## Given records
┄┄┄┄┄┄

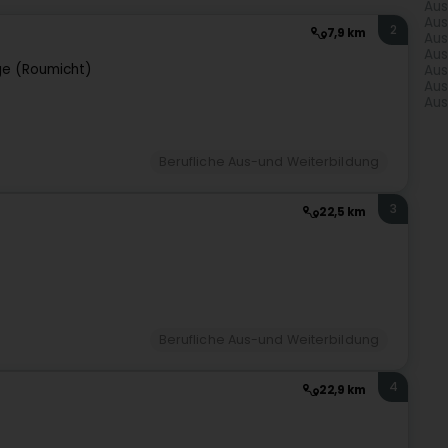
Aus
Aus
2
7,9 km
Aus
Aus
e (Roumicht)
Aus
Aus
Aus
Berufliche Aus-und Weiterbildung
3
22,5 km
Berufliche Aus-und Weiterbildung
4
22,9 km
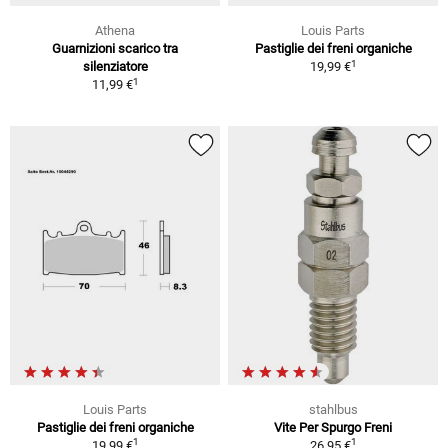
Athena
Louis Parts
Guarnizioni scarico tra
Pastiglie dei freni organiche
1
silenziatore
19,99 €
1
11,99 €
Louis Parts
stahlbus
Pastiglie dei freni organiche
Vite Per Spurgo Freni
1
1
19,99 €
26,95 €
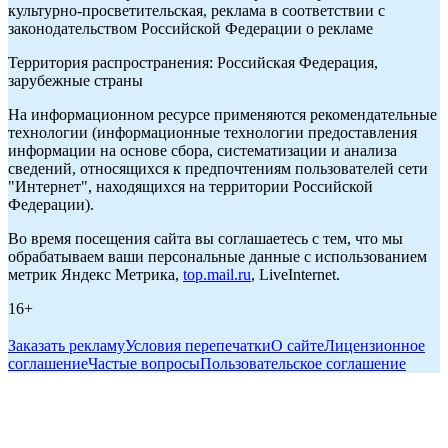
культурно-просветительская, реклама в соответствии с
законодательством Российской Федерации о рекламе
Территория распространения: Российская Федерация,
зарубежные страны
На информационном ресурсе применяются рекомендательные
технологии (информационные технологии предоставления
информации на основе сбора, систематизации и анализа
сведений, относящихся к предпочтениям пользователей сети
"Интернет", находящихся на территории Российской
Федерации).
Во время посещения сайта вы соглашаетесь с тем, что мы
обрабатываем ваши персональные данные с использованием
метрик Яндекс Метрика,
top.mail.ru
, LiveInternet.
16+
Заказать рекламу
Условия перепечатки
О сайте
Лицензионное
соглашение
Частые вопросы
Пользовательское соглашение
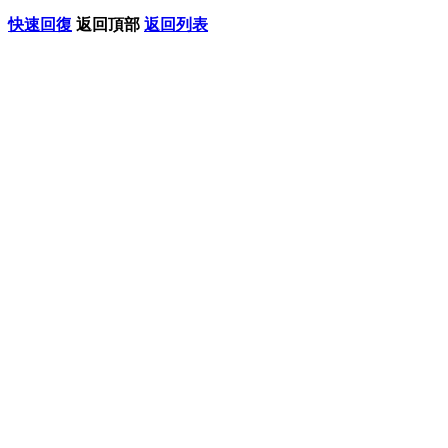
快速回復
返回頂部
返回列表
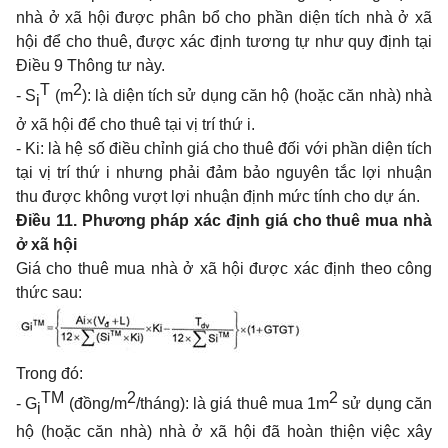
nhà ở xã hội được phân bổ cho phần diện tích nhà ở xã
hội để cho thuê, được xác định tương tự như quy định tại
Điều 9 Thông tư này
.
T
2
- S
(m
): là diện tích sử dụng căn hộ (hoặc căn nhà) nhà
i
ở xã hội để cho thuê tại vị trí thứ i.
- Ki: là hệ số điều chỉnh giá cho thuê đối với phần diện tích
tại vị trí thứ i nhưng phải đảm bảo nguyên tắc lợi nhuận
thu được không vượt lợi nhuận định mức tính cho dự án.
Điều 11. Phương pháp xác định giá cho thuê mua nhà
ở xã hội
Giá cho thuê mua nhà ở xã hội được xác định theo công
thức sau:
Trong đó:
TM
2
2
- G
(đồng/m
/tháng): là giá thuê mua
1
m
sử dụng căn
i
hộ (hoặc căn nhà) nhà ở xã hội đã hoàn thiện việc xây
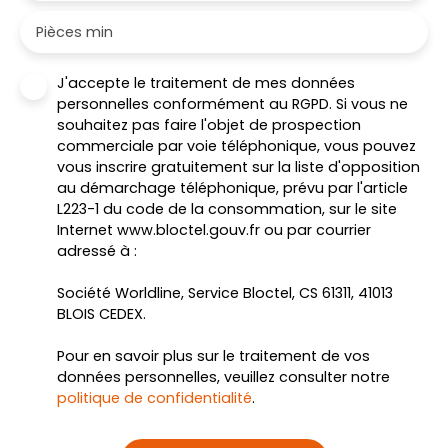
Pièces min
J'accepte le traitement de mes données
personnelles conformément au RGPD. Si vous ne
souhaitez pas faire l'objet de prospection
commerciale par voie téléphonique, vous pouvez
vous inscrire gratuitement sur la liste d'opposition
au démarchage téléphonique, prévu par l'article
L223-1 du code de la consommation, sur le site
Internet www.bloctel.gouv.fr ou par courrier
adressé à :
Société Worldline, Service Bloctel, CS 61311, 41013
BLOIS CEDEX.
Pour en savoir plus sur le traitement de vos
données personnelles, veuillez consulter notre
politique de confidentialité
.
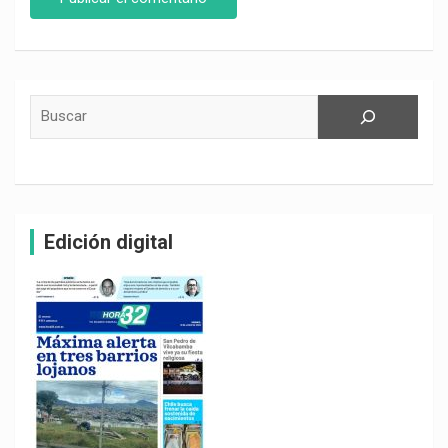
Buscar
Edición digital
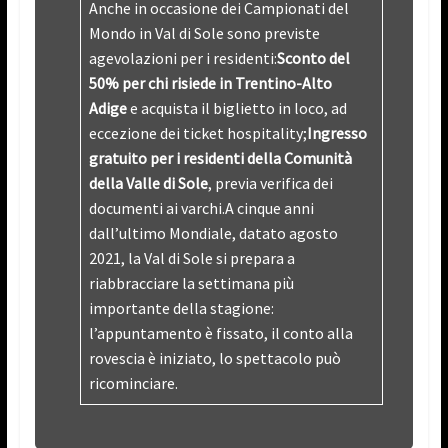
Anche in occasione dei Campionati del
Mondo in Val di Sole sono previste
agevolazioni per i residenti:
Sconto del
50% per chi risiede in Trentino-Alto
Adige
e acquista il biglietto in loco, ad
eccezione dei ticket hospitality;
Ingresso
gratuito per i residenti della Comunità
della Valle di Sole
, previa verifica dei
documenti ai varchi.A cinque anni
dall’ultimo Mondiale, datato agosto
2021, la Val di Sole si prepara a
riabbracciare la settimana più
importante della stagione:
l’appuntamento è fissato, il conto alla
rovescia è iniziato, lo spettacolo può
ricominciare.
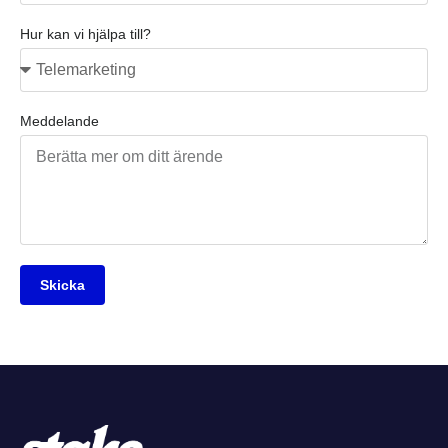
Hur kan vi hjälpa till?
Meddelande
Skicka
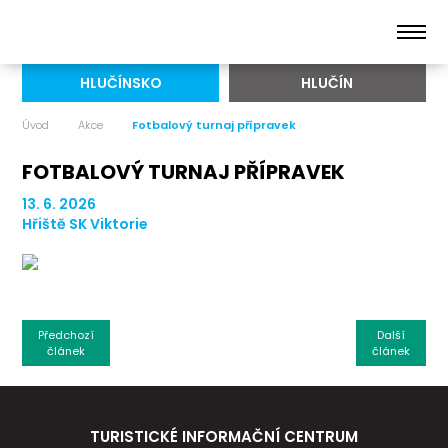
HLUČÍNSKO
HLUČÍN
Úvod
Akce
Fotbalový turnaj přípravek
FOTBALOVÝ TURNAJ PŘÍPRAVEK
13. 6. 2026
Hřiště SK Viktorie
Předchozí
Další
článek
článek
TURISTICKÉ INFORMAČNÍ CENTRUM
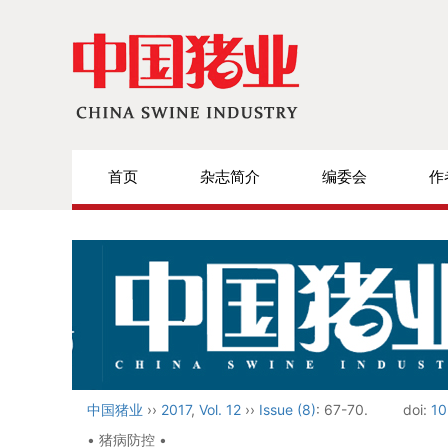
首页
杂志简介
编委会
作
中国猪业
››
2017
,
Vol. 12
››
Issue (8)
: 67-70.
doi:
10
• 猪病防控 •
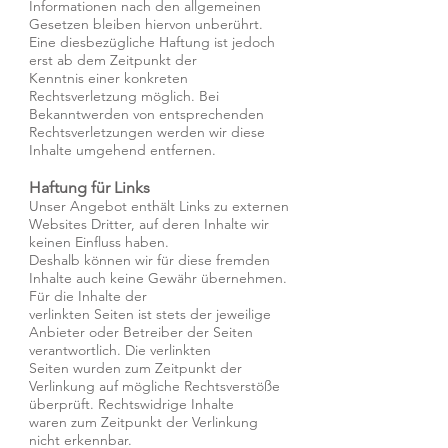
Informationen nach den allgemeinen
Gesetzen bleiben hiervon unberührt.
Eine diesbezügliche Haftung ist jedoch
erst ab dem Zeitpunkt der
Kenntnis einer konkreten
Rechtsverletzung möglich. Bei
Bekanntwerden von entsprechenden
Rechtsverletzungen werden wir diese
Inhalte umgehend entfernen.
Haftung für Links
Unser Angebot enthält Links zu externen
Websites Dritter, auf deren Inhalte wir
keinen Einfluss haben.
Deshalb können wir für diese fremden
Inhalte auch keine Gewähr übernehmen.
Für die Inhalte der
verlinkten Seiten ist stets der jeweilige
Anbieter oder Betreiber der Seiten
verantwortlich. Die verlinkten
Seiten wurden zum Zeitpunkt der
Verlinkung auf mögliche Rechtsverstöße
überprüft. Rechtswidrige Inhalte
waren zum Zeitpunkt der Verlinkung
nicht erkennbar.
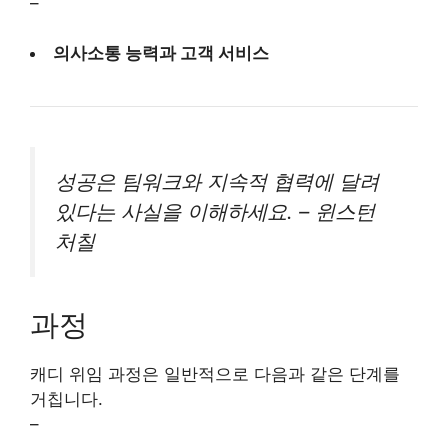
–
의사소통 능력과 고객 서비스
성공은 팀워크와 지속적 협력에 달려
있다는 사실을 이해하세요.
– 윈스턴
처칠
과정
캐디 위임 과정은 일반적으로 다음과 같은 단계를
거칩니다.
–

┄┄┄┄┄┄

## Exercise
Return every line in the listing that contains the word "Zeitpunkt".

## Task solution
erst ab dem Zeitpunkt der
Seiten wurden zum Zeitpunkt der
waren zum Zeitpunkt der Verlinkung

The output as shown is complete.